For years, FBI director J. Edgar Hoover was a stalwart of the U.S. deep state, regarded as a patriotic leader whose behavior was beyond reproach. Yet, Betty Medsger's recent book, The Burglary: The Discovery of J. Edgar Hoover's Secret FBI, explores the 1971 burglary of the FBI office in Media, Pennsylvania, and its consequences for public opinion of Hoover and the FBI. Eight anti-war protestors discovered that agents had infiltrated the civil rights and anti-war movements with the intent to "enhance the paranoia" and uncovered two secret programs. The first was a "security index" that named "more than 26,000... Americans considered potentially dangerous as spies or saboteurs if war or national insurrection developed." The second was COINTELPRO, a secret program that spied on civil-rights leaders, anti-war activists, and public critics of the F.B.I.
For most liberals, none of this should be surprising. Since the sixties, writers such as Peter Dale Scott and Noam Chomsky systematically unveiled the nefarious actions of the deep state. Now, Mike Lofgren expands the term,
[To] mean a hybrid association of elements of government and parts of top-level finance and industry that is effectively able to govern the United States. ... an ideology that is neither specifically Democrat nor Republican. Domestically, [proponents] believe in the "Washington Consensus": financialization, outsourcing, privatization, deregulation and the commodifying of labor. Internationally, they espouse 21st-century "American Exceptionalism": the right and duty of the United States to meddle in every region of the world with coercive diplomacy and boots on the ground and to ignore painfully won norms of civilized behavior... It is a hybrid of national security and law enforcement agencies: the Department of Defense, the Department of State, the Department of Homeland Security, the Central Intelligence Agency and the Justice Department. I also include the Department of the Treasury because of its jurisdiction over financial flows, its enforcement of international sanctions and its organic symbiosis with Wall Street. All these agencies are coordinated by the Executive Office of the President via the National Security Council.

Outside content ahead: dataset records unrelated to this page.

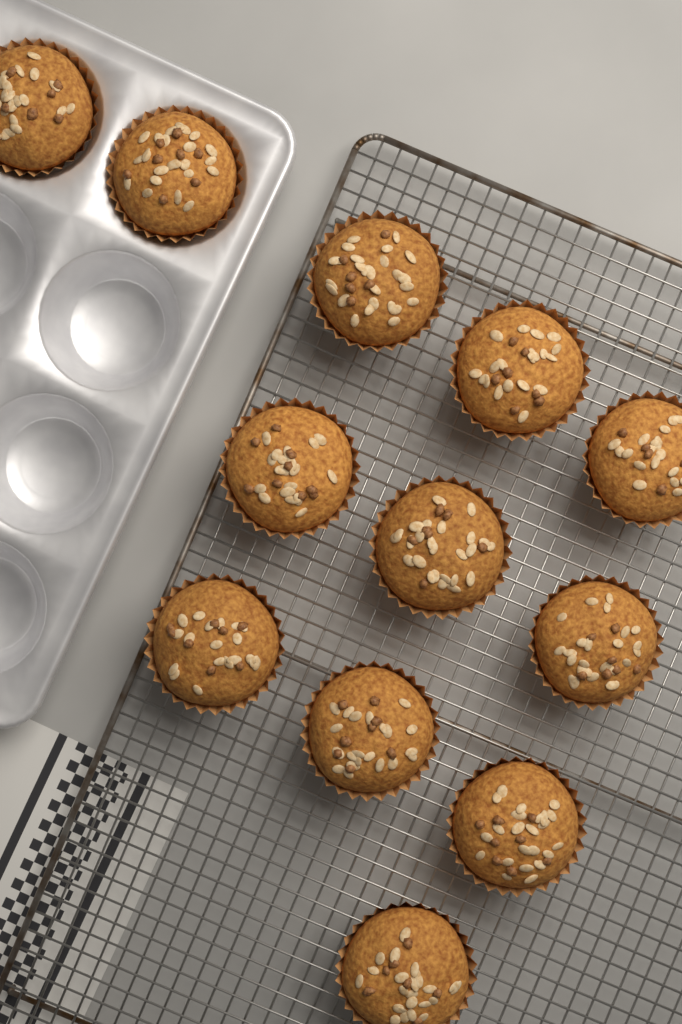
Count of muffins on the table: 12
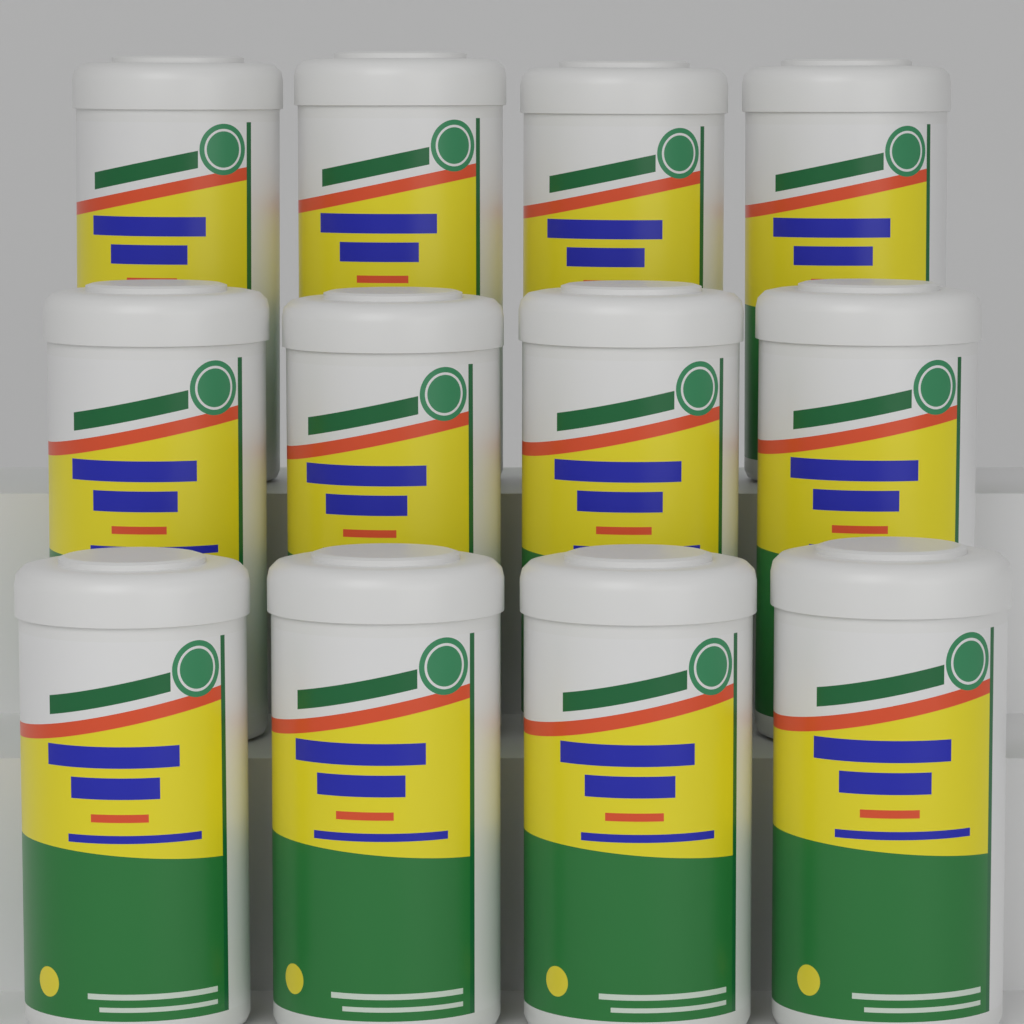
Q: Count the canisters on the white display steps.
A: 12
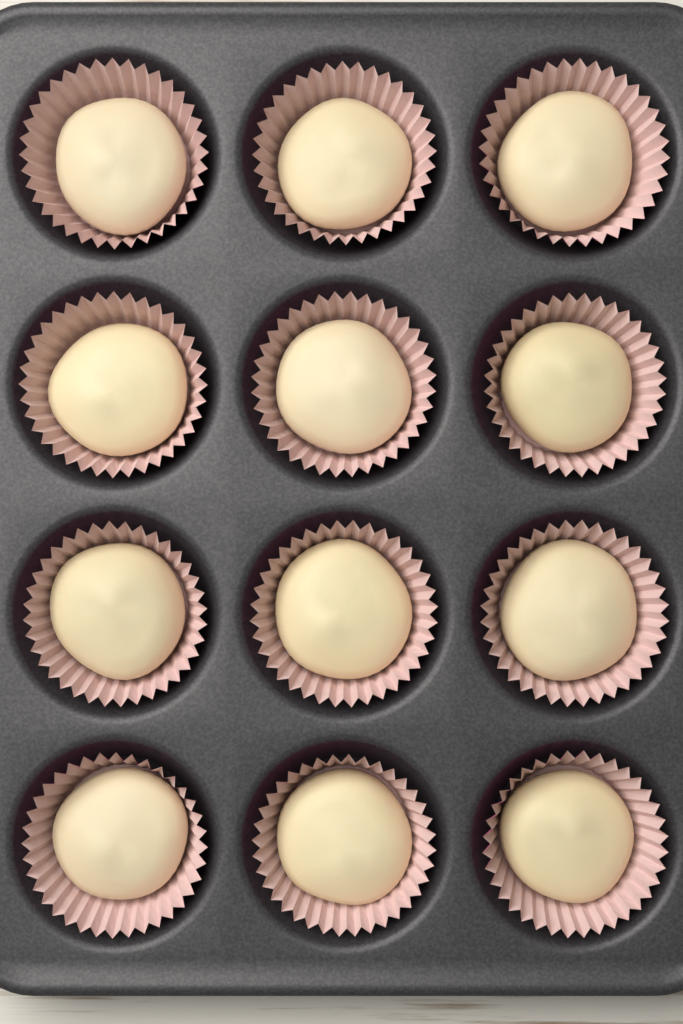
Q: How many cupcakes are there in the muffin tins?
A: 12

Because of the recent revelations by Edward Snowden, the deep state has become a concern of the right as well as the left. In October, Wall Street Journal columnist Peggy Noonan, once President Reagan's speechwriter, wrote: "I have come to wonder if we don't have what amounts to a deep state within the outer state in the U.S. -- a deep state consisting of our intelligence and security agencies, which are so vast and far-flung in their efforts that they themselves don't fully know who's in charge and what everyone else is doing."
The central question is what we can do to thwart the deep state. Fortunately, there are several key areas where the left can find allies on the right. Both liberal Democrats (Ron Wyden) and Tea-Party Republicans (Rand Paul) deplore the National Security Agency's surveillance of the lives of average citizens. And both the far left and the far right believe that America's military establishment has grown too big and our philosophy of American exceptionalism is out of date. Further, both liberals and conservatives deplore the power of Wall Street banks and call for reforms.
And there are many opportunities for the left to move forward on its own, For example, the probable 2016 Democratic presidential candidate is Hillary Clinton. Unless pushed from the left, she's unlikely to mention the deep state or to move boldly on issues such as surveillance, outsourcing of jobs, and the demilitarization of foreign policy.
Mike Lofgren ends his deep-state essay on a hopeful note:
[In the US] there is now a deep but as yet inchoate hunger for change. What America lacks is a figure with the serene self-confidence to tell us that the twin idols of national security and corporate power are outworn dogmas that have nothing more to offer us. Thus disenthralled, the people themselves will unravel the Deep State with surprising speed.
The left needs new charismatic leadership.